Brexit should be as much about innovating in what we make and create as it is about seeking to renew our trading deals with the world. New products must be sought alongside new markets. This doesn’t have to mean cutting corners or cutting jobs, but it does mean being prepared to learn new skills and invest in helping those in industries that are struggling to make this leap to move on. The UK has an incredible and varied set of services and products to offer the world, but will need to focus on what we do well and uniquely here to thrive. This is easier said than done, but can also offer hope. Specialising and skilling up also means we can resist those who want us to jettison hard-won environmental and social protections as an alternative. 
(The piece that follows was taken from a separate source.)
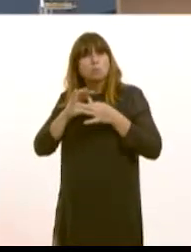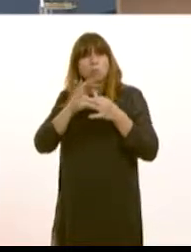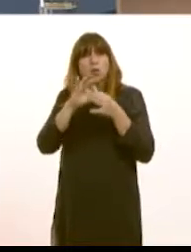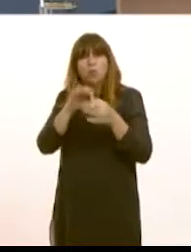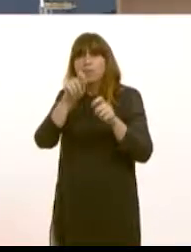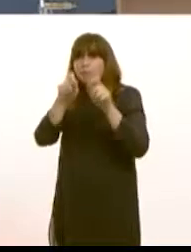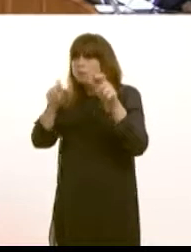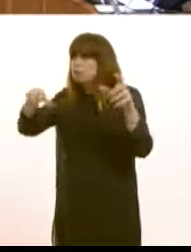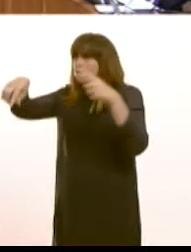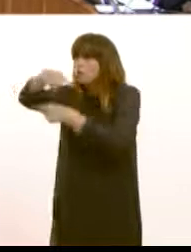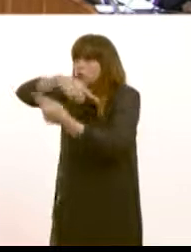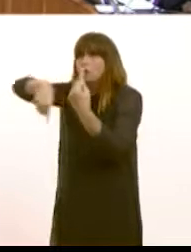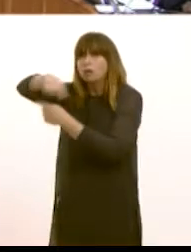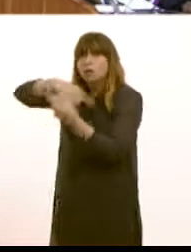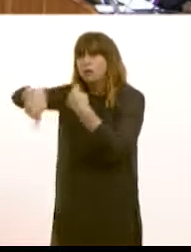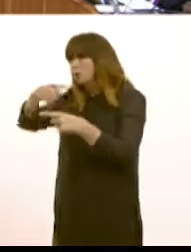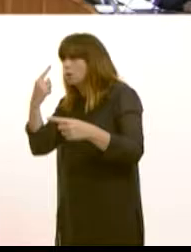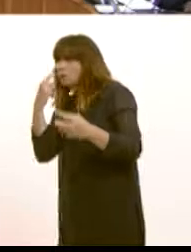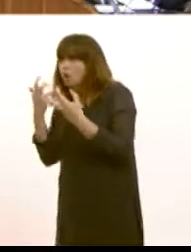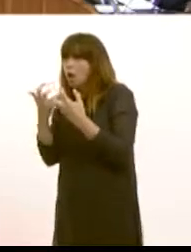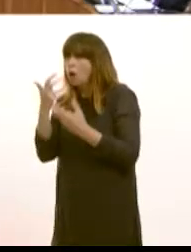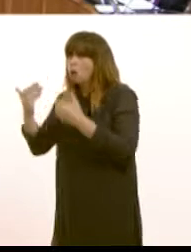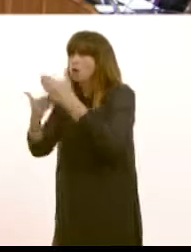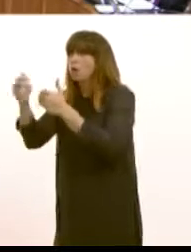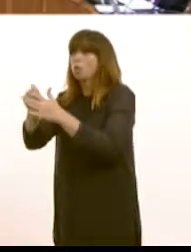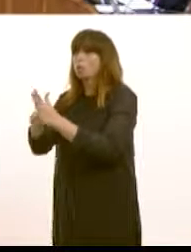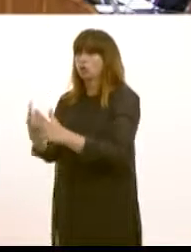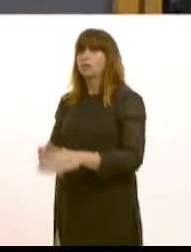in order to see how we can progress that project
Most accept such a transition will take time. But what is contested is that it will require openness. However, handing the public a done deal - however well mediated - will do little to address the division within our country. Ensuring the best deal in a way that can garner the public support it needs to work requires strong feedback channels. That is why transparency about the government's plans for Brexit is so important. Of course, a balance needs to be struck with the need to protect negotiating positions, but scrutiny by parliament- and by extension the public- will be vital. With so many differing factors at stake and choices to be made, MPs have to be able and willing to bring their constituents into the discussion not just about what Brexit actually entails, but also what kind of country Britain will be during and after the result - and their role in making it happen. 

Those who want to claim the engagement of parliament and the public undermines the referendum result are still in stages one and two of this debate, looking for someone to blame for past injustices, not building a better future for all. Our Marmite may be safe for the moment, but Brexit can’t remain a love it or hate it phenomenon. It’s time for everyone to get practical.